━━ SUPPLIED DATA

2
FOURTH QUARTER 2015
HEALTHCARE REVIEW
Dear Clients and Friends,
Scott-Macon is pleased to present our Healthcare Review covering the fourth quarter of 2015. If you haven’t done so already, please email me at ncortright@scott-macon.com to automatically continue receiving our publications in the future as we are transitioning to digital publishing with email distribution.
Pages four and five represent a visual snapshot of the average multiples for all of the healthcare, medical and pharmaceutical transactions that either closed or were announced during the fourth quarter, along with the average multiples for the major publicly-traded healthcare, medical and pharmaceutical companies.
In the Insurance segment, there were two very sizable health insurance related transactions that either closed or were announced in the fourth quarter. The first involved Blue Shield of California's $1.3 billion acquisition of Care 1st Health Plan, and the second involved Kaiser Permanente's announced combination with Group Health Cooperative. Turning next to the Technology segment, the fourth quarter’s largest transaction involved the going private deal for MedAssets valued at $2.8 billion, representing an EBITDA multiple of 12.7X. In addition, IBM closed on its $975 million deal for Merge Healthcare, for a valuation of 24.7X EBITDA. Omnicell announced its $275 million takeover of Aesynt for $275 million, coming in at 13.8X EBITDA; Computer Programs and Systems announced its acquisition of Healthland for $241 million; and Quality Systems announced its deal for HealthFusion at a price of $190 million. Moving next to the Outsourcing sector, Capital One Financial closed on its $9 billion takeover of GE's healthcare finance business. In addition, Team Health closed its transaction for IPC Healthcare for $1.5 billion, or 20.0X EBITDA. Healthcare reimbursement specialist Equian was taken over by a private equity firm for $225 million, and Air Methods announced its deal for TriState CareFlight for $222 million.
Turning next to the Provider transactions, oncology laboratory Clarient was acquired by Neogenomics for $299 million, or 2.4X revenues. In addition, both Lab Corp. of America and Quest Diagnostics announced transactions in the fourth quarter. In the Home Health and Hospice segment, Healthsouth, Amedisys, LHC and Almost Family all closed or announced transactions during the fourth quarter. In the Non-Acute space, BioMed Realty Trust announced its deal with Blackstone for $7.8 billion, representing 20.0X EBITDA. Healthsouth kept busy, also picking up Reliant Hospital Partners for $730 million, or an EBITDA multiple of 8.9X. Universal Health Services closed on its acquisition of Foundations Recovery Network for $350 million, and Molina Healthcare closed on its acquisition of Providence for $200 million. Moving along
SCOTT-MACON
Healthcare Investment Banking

━━━━
━━ SUPPLIED DATA

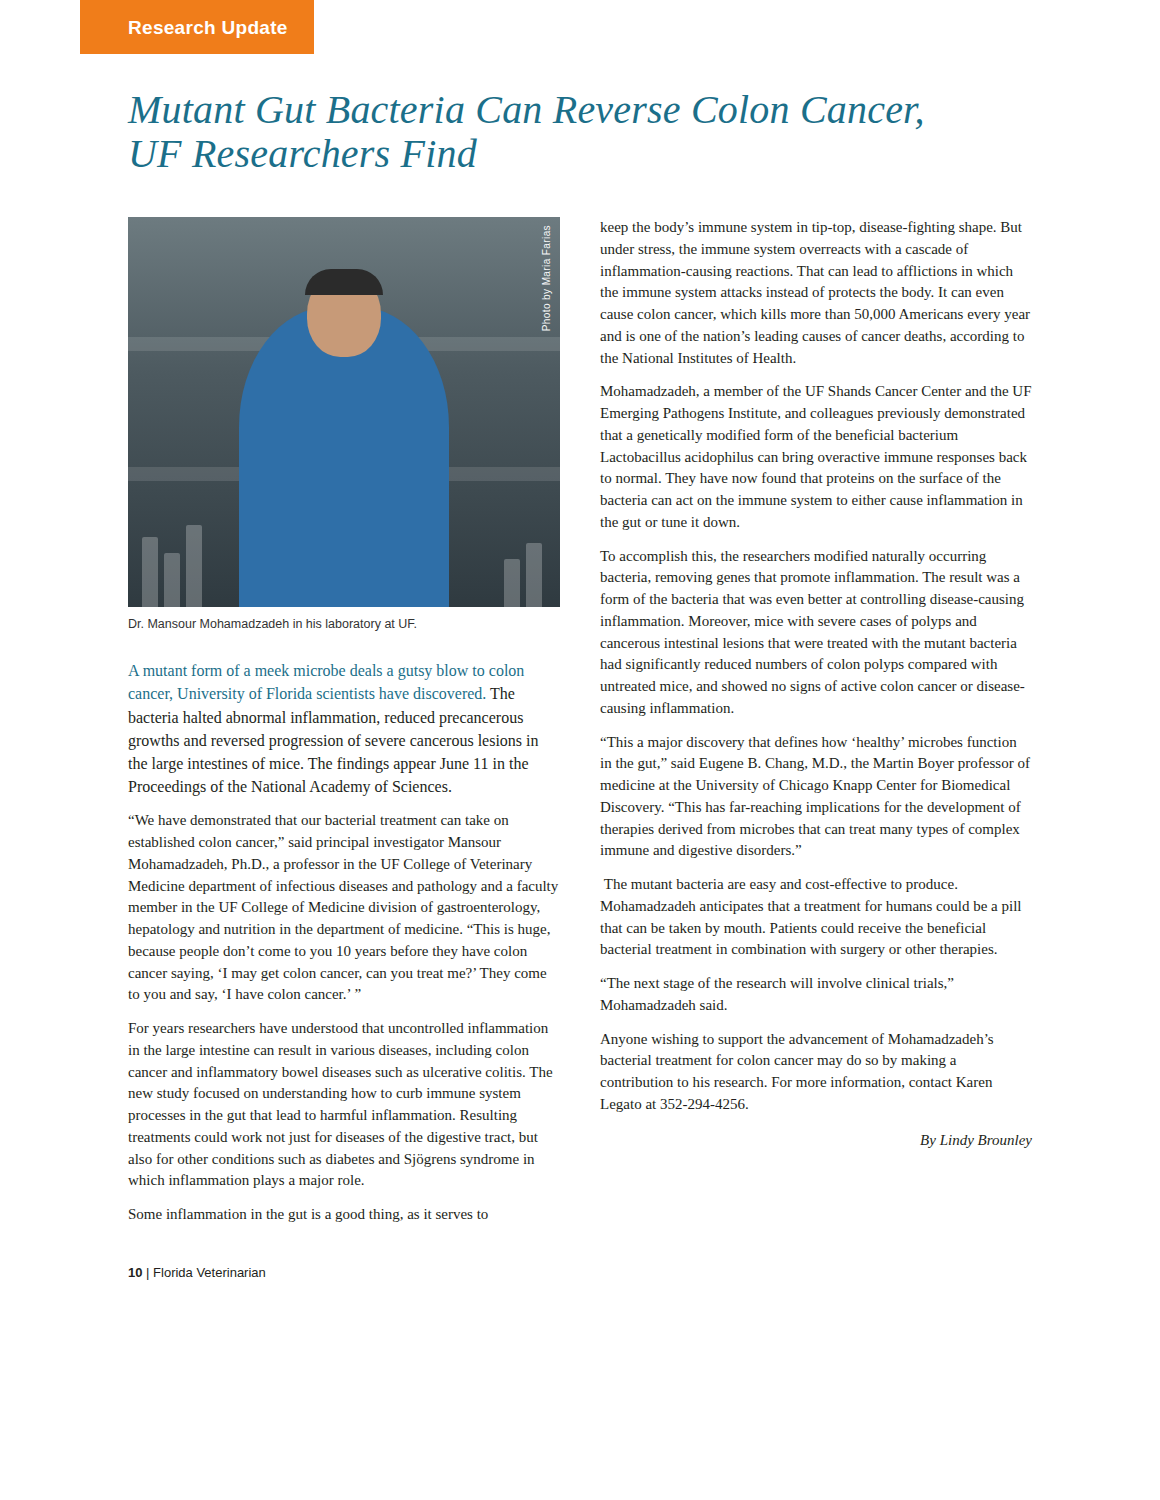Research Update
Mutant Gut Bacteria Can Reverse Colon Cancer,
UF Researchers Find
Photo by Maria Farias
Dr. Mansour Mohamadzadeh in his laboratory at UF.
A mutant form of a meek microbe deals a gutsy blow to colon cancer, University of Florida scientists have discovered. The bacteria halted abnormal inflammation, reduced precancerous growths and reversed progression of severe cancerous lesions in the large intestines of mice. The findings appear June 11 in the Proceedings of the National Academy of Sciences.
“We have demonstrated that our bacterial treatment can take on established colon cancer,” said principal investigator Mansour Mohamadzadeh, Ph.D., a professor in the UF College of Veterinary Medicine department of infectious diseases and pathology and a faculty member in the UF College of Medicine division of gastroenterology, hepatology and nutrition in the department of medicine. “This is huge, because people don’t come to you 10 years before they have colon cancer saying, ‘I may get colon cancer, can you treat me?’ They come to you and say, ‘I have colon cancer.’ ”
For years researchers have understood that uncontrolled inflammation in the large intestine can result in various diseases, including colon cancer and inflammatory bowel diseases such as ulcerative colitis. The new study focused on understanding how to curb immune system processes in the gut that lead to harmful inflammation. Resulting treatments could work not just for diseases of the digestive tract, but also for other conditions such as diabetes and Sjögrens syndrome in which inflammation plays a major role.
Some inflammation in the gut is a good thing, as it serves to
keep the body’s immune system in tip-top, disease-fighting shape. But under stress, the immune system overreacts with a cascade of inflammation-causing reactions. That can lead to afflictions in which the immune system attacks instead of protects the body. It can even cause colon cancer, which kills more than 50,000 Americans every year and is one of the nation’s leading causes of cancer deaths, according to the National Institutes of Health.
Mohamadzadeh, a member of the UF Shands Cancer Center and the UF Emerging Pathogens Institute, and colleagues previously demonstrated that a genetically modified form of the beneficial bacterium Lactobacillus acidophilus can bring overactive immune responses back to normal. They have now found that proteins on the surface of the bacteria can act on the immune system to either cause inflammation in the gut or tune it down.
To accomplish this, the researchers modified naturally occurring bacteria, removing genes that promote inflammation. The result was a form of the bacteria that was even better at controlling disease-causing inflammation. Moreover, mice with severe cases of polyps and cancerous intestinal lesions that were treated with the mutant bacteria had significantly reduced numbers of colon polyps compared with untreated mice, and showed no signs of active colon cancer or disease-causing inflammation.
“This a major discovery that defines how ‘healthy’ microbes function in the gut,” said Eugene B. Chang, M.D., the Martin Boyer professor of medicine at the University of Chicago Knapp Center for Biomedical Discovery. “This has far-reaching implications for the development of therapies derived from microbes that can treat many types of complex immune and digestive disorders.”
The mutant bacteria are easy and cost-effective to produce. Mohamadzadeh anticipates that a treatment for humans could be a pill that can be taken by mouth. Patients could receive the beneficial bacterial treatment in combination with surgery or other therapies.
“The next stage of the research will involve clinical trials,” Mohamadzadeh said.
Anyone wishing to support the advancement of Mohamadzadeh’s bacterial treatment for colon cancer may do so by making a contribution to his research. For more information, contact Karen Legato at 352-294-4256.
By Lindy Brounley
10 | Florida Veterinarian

━━━━
━━ SUPPLIED DATA

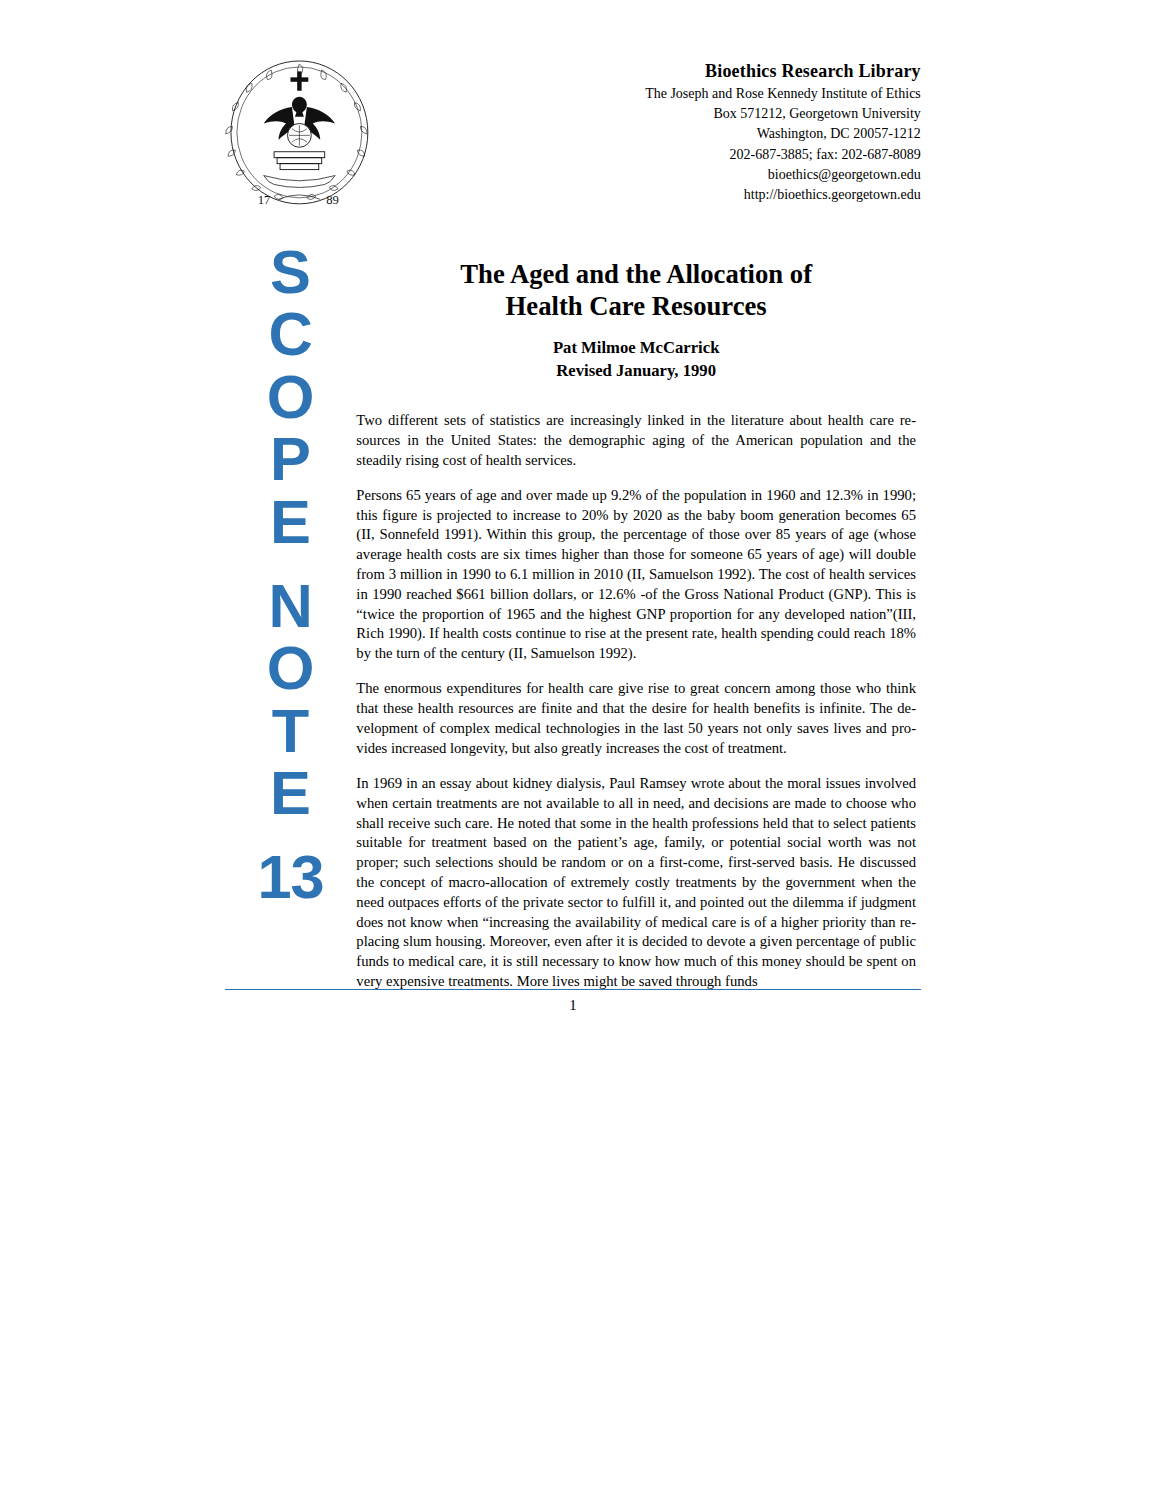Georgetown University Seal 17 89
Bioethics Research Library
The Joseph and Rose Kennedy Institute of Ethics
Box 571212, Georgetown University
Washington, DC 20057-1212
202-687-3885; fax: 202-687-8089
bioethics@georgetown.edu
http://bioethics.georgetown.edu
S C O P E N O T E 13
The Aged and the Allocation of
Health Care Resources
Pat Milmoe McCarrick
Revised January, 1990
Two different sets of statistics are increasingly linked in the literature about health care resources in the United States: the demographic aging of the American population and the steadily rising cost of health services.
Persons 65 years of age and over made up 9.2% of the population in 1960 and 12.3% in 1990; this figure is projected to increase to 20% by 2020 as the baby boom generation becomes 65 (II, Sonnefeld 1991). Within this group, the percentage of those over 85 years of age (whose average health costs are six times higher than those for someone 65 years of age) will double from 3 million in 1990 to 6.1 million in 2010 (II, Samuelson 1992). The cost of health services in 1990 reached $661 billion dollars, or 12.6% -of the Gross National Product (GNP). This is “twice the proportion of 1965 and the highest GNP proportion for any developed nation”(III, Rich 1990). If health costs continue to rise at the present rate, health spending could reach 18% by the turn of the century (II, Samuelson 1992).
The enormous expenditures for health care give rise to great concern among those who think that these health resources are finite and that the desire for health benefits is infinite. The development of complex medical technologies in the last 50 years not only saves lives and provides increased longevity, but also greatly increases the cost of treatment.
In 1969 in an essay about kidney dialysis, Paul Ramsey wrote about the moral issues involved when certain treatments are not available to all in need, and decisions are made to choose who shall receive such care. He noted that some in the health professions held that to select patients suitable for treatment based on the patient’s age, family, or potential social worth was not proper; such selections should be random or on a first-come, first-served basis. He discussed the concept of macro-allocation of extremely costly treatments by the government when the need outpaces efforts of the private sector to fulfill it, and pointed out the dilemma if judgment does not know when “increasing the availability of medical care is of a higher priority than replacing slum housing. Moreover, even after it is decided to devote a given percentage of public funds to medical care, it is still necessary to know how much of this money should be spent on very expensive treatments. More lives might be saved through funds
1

━━━━

TRY IT
Using the entries above, tally every line that holds the word "Mansour". Answer with that number only.

EXERCISE RESPONSE
2